Return word for word the lines of the listing below, starting at its first line and stopping after the line that contains "moderne, state-of-the-art Dashboarding".

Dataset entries
****************
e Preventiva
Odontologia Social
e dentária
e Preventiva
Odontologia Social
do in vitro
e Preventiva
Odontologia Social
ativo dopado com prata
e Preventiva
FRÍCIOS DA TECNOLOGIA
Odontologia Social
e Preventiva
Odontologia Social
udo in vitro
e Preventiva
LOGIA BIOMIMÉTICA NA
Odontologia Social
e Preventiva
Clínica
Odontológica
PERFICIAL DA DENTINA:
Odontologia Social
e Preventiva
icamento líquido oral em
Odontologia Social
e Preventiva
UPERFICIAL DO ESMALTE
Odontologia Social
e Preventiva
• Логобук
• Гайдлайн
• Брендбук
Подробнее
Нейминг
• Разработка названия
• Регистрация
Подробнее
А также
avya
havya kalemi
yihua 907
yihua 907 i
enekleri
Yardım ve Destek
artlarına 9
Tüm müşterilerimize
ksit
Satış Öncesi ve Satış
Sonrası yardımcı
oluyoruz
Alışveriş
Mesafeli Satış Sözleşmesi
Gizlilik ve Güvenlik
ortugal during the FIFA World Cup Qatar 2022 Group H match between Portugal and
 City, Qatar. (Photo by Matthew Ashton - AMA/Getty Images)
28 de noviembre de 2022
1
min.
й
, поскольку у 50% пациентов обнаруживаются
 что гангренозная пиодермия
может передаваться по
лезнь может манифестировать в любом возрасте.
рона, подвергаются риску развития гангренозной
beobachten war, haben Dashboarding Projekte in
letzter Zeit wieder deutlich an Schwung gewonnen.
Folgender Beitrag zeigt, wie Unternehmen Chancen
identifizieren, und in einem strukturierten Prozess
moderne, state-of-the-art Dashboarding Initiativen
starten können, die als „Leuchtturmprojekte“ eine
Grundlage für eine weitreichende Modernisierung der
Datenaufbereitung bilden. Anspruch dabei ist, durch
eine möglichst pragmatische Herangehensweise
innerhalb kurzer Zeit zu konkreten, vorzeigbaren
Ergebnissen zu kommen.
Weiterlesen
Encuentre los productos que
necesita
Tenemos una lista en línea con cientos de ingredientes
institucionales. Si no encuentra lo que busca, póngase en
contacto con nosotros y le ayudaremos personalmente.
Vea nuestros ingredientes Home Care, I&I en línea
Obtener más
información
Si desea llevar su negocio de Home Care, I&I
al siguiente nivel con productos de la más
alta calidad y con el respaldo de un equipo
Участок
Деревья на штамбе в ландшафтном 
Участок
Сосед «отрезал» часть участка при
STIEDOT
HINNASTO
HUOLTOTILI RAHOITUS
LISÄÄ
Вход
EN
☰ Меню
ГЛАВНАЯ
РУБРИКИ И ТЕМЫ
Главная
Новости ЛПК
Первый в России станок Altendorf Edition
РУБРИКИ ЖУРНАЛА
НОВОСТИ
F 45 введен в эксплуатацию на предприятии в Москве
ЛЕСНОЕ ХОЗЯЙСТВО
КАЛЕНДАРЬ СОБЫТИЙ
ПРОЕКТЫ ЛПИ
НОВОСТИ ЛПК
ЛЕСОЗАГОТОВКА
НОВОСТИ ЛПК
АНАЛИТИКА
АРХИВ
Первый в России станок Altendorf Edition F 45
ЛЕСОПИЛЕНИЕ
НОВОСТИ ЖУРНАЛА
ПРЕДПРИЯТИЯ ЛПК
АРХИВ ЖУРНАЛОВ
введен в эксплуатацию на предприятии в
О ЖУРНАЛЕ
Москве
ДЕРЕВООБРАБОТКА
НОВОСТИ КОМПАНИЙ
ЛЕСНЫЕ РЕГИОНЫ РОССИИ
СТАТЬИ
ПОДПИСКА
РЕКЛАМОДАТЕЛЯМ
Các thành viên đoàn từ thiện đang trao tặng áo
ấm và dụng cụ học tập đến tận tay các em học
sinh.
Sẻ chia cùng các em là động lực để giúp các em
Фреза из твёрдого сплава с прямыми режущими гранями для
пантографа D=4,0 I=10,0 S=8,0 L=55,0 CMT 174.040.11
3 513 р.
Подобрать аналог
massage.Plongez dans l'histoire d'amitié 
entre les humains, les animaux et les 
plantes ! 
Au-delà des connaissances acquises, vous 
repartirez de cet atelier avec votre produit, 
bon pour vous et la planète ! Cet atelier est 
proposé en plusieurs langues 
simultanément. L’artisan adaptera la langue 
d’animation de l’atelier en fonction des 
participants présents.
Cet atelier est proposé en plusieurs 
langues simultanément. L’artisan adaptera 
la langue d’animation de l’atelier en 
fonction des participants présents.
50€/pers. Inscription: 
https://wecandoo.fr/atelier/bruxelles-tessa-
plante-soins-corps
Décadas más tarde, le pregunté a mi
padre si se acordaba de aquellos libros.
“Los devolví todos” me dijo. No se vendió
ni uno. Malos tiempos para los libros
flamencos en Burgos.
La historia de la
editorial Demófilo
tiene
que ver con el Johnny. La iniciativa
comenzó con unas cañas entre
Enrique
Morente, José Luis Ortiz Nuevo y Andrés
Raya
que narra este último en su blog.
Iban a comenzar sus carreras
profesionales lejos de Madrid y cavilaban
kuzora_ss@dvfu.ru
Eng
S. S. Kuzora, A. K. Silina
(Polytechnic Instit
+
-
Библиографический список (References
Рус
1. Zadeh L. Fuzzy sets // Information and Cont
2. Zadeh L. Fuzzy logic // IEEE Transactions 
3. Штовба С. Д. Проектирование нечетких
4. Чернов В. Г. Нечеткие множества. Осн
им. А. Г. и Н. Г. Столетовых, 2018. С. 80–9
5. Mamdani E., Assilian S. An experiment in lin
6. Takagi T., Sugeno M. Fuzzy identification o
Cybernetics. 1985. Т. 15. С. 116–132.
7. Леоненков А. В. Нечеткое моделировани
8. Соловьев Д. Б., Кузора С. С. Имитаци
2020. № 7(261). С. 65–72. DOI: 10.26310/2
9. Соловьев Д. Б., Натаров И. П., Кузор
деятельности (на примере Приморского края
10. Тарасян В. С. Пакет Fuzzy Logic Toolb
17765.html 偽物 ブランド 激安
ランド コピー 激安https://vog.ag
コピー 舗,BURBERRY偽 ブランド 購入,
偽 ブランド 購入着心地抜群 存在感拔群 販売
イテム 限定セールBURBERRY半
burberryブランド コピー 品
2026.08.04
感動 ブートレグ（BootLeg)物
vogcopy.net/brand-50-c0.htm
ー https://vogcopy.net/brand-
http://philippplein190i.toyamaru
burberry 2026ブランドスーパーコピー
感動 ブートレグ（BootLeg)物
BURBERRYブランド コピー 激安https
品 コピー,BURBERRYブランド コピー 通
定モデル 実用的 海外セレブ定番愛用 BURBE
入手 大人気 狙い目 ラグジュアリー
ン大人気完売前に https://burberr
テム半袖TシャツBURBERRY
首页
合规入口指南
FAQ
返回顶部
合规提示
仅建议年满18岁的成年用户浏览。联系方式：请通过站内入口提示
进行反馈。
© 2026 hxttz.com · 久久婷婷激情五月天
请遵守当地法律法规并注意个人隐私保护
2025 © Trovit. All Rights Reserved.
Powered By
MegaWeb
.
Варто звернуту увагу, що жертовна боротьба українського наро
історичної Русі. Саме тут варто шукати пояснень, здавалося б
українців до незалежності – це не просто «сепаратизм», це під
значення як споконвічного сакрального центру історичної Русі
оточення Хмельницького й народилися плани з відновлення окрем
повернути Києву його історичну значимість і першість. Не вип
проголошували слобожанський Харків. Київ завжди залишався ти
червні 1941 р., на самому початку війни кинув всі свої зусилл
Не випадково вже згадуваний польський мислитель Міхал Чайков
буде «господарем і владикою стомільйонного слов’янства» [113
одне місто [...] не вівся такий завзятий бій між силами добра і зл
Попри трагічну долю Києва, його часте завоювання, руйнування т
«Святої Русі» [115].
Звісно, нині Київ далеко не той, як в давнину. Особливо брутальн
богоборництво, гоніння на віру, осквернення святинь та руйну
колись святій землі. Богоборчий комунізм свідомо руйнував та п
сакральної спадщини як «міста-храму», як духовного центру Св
****************
▶ Answer box:
e Preventiva
Odontologia Social
e dentária
e Preventiva
Odontologia Social
do in vitro
e Preventiva
Odontologia Social
ativo dopado com prata
e Preventiva
FRÍCIOS DA TECNOLOGIA
Odontologia Social
e Preventiva
Odontologia Social
udo in vitro
e Preventiva
LOGIA BIOMIMÉTICA NA
Odontologia Social
e Preventiva
Clínica
Odontológica
PERFICIAL DA DENTINA:
Odontologia Social
e Preventiva
icamento líquido oral em
Odontologia Social
e Preventiva
UPERFICIAL DO ESMALTE
Odontologia Social
e Preventiva
• Логобук
• Гайдлайн
• Брендбук
Подробнее
Нейминг
• Разработка названия
• Регистрация
Подробнее
А также
avya
havya kalemi
yihua 907
yihua 907 i
enekleri
Yardım ve Destek
artlarına 9
Tüm müşterilerimize
ksit
Satış Öncesi ve Satış
Sonrası yardımcı
oluyoruz
Alışveriş
Mesafeli Satış Sözleşmesi
Gizlilik ve Güvenlik
ortugal during the FIFA World Cup Qatar 2022 Group H match between Portugal and
 City, Qatar. (Photo by Matthew Ashton - AMA/Getty Images)
28 de noviembre de 2022
1
min.
й
, поскольку у 50% пациентов обнаруживаются
 что гангренозная пиодермия
может передаваться по
лезнь может манифестировать в любом возрасте.
рона, подвергаются риску развития гангренозной
beobachten war, haben Dashboarding Projekte in
letzter Zeit wieder deutlich an Schwung gewonnen.
Folgender Beitrag zeigt, wie Unternehmen Chancen
identifizieren, und in einem strukturierten Prozess
moderne, state-of-the-art Dashboarding Initiativen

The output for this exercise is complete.